Domestic team information
- 1974: Oxford University
- 1972–1987: Suffolk

Career statistics
| Competition | First-class | List A |
| Matches | 1 | 5 |
| Runs scored | 15 | 35 |
| Batting average | 7.50 | 7.00 |
| 100s/50s | –/– | –/– |
| Top score | 14 | 14 |
| Balls bowled | – | – |
| Wickets | – | – |
| Bowling average | – | – |
| 5 wickets in innings | – | – |
| 10 wickets in match | – | – |
| Best bowling | – | – |
| Catches/stumpings | –/– | 1/– |
- Source: Cricinfo, 6 July 2011

= David Barker (cricketer) =

English cricketer and field hockey player

Philip David Barker (born 22 September 1951) is an English former cricketer and field hockey player. In cricket, Barker was a right-handed batsman who bowled both left-arm medium pace and slow left-arm orthodox. He was born in Edmonton, Middlesex.

Barker made his debut for Suffolk in the 1972 Minor Counties Championship against Buckinghamshire. In 1974, he made his only first-class appearance for Oxford University against Nottinghamshire. In this match, he scored 14 runs in the Oxford first-innings, before being dismissed by Bill Taylor. In their second-innings, he scored a single run before being dismissed by Barry Stead. He continued to play Minor counties cricket for Suffolk from 1972 to 1987, which included 63 Minor Counties Championship appearances and 6 MCCA Knockout Trophy matches.
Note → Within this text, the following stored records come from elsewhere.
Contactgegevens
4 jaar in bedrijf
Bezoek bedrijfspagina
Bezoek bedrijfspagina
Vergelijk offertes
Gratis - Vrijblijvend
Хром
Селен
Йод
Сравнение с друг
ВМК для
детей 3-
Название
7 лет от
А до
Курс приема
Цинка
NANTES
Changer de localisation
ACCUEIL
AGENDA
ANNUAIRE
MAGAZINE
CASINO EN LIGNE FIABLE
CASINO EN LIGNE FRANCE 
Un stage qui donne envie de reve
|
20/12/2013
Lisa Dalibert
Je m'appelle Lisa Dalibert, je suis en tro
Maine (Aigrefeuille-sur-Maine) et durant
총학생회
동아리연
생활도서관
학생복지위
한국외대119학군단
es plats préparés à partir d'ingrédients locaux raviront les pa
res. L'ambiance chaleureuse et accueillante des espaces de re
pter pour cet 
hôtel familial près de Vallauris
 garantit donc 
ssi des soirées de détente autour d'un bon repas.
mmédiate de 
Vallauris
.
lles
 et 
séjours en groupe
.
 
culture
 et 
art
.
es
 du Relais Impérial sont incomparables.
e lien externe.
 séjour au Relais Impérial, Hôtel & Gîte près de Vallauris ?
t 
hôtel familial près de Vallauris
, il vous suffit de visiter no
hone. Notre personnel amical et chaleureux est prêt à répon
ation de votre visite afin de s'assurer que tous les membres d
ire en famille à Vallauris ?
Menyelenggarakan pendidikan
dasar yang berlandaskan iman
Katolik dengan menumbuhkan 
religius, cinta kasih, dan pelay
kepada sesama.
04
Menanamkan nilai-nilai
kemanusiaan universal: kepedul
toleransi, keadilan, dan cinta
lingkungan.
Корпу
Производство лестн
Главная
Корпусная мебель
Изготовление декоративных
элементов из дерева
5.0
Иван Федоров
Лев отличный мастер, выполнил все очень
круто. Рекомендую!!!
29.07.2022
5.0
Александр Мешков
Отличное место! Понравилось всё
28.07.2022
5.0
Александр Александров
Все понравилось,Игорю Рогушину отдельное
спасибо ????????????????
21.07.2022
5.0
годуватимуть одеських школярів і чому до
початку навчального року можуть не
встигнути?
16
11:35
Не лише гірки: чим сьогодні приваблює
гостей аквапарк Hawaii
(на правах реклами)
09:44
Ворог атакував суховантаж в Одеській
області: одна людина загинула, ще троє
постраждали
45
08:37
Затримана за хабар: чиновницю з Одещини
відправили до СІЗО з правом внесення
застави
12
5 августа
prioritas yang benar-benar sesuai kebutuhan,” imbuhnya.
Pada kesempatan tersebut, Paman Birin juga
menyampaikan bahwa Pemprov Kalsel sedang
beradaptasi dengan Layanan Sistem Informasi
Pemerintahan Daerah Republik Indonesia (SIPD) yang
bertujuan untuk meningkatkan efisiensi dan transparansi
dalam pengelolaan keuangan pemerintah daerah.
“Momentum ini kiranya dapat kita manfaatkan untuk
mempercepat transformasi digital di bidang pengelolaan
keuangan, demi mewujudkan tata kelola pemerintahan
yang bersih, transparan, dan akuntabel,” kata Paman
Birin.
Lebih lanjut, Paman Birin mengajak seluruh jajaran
He made his List A debut against Derbyshire in the 1981 NatWest Trophy. He made 4 further List A appearances, the last of which came against Leicestershire in the 1988 NatWest Trophy. In his 5 List A matches, he scored 35 runs at an average of 7.00 with a high score of 14.

While studying at Oxford University, Barker played hockey for the university, for which he gained an Oxford Blue. He later played hockey for Suffolk, Eastern Counties and England (indoor international).